EXERCISE DIRECTIONS:
Your answer should consist of all lines in the listing that hold the word "knee".

DATA TO USE:
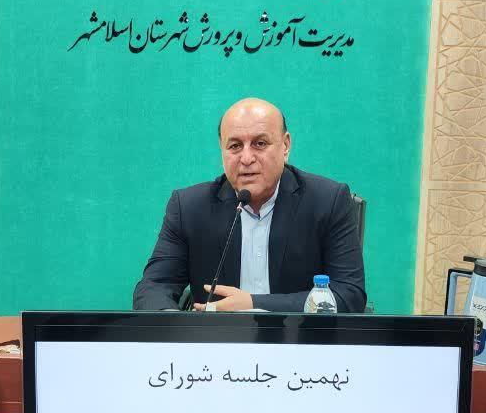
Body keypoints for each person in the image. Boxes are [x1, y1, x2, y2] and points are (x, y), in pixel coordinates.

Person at [132, 98, 366, 312]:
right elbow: (153, 287)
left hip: (299, 339)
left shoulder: (328, 201)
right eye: (235, 146)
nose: (246, 158)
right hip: (217, 341)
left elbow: (349, 295)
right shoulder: (189, 208)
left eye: (260, 143)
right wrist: (174, 322)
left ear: (285, 146)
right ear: (222, 150)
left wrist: (253, 304)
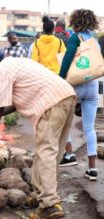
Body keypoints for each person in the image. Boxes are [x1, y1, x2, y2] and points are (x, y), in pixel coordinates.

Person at [0, 50, 76, 219]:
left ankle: (50, 204)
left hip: (50, 102)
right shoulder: (16, 63)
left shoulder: (0, 70)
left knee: (46, 152)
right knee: (52, 152)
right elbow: (14, 104)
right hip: (66, 95)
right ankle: (40, 194)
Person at [59, 9, 100, 181]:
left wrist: (60, 78)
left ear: (75, 21)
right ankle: (92, 169)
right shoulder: (94, 41)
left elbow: (68, 58)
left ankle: (69, 155)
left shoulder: (75, 38)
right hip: (92, 85)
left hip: (75, 85)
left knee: (66, 122)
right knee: (89, 128)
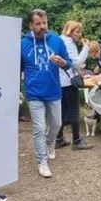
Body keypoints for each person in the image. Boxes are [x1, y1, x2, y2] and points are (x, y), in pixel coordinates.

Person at [21, 9, 72, 178]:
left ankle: (49, 143)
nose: (42, 26)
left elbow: (68, 64)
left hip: (53, 91)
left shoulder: (57, 41)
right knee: (39, 128)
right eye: (38, 24)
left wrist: (63, 62)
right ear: (31, 25)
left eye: (44, 23)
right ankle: (42, 161)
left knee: (57, 124)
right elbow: (15, 68)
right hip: (34, 92)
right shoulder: (23, 44)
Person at [56, 20, 94, 150]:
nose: (80, 34)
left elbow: (70, 63)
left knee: (62, 111)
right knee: (74, 111)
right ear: (69, 31)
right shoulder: (68, 42)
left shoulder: (60, 40)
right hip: (68, 82)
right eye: (77, 31)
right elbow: (76, 63)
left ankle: (59, 139)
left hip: (60, 81)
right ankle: (77, 141)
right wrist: (86, 48)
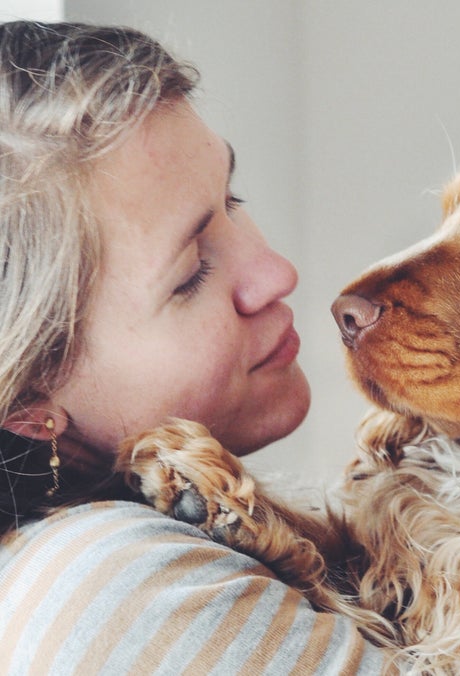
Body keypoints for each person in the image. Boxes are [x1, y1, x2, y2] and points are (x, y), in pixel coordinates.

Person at [0, 21, 392, 674]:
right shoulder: (127, 596)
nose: (277, 272)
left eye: (232, 198)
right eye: (191, 274)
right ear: (28, 403)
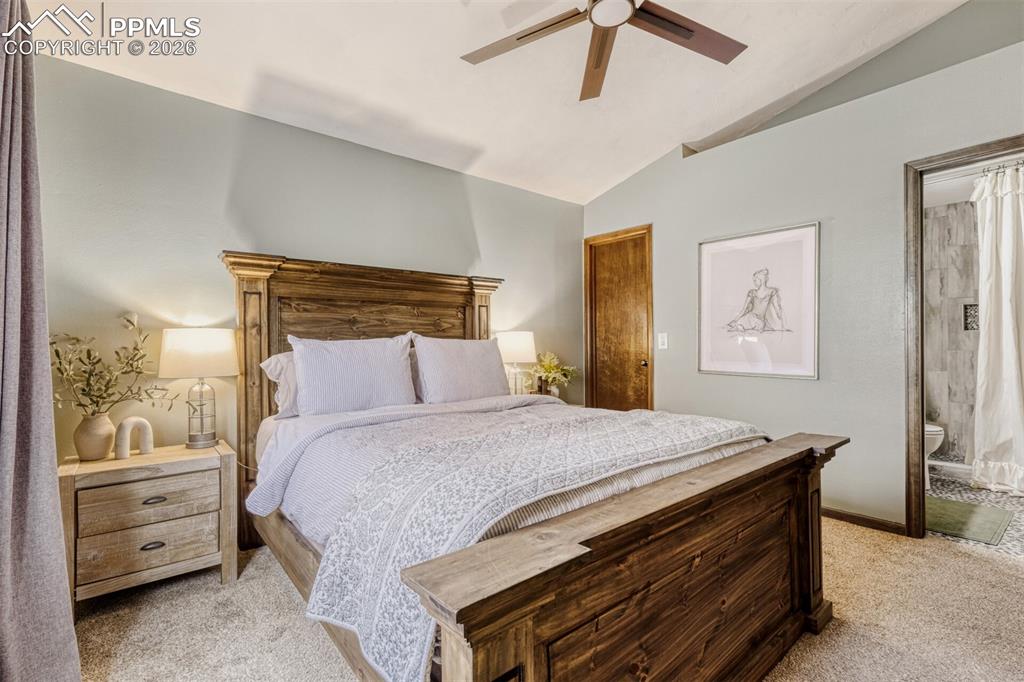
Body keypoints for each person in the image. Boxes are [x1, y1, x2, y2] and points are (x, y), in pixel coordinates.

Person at [726, 267, 785, 332]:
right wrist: (735, 320)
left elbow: (777, 309)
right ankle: (740, 326)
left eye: (755, 280)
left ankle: (739, 326)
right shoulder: (753, 292)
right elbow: (744, 309)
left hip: (756, 320)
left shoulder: (770, 292)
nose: (754, 282)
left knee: (746, 324)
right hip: (755, 320)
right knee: (746, 322)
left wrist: (735, 320)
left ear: (761, 280)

REPLY TO THE TASK:
left knee: (46, 152)
right knee: (52, 152)
left knee: (66, 122)
right knee: (89, 128)
right knee: (39, 128)
left knee: (57, 124)
left knee: (62, 111)
right knee: (74, 111)
left knee: (746, 324)
right knee: (746, 322)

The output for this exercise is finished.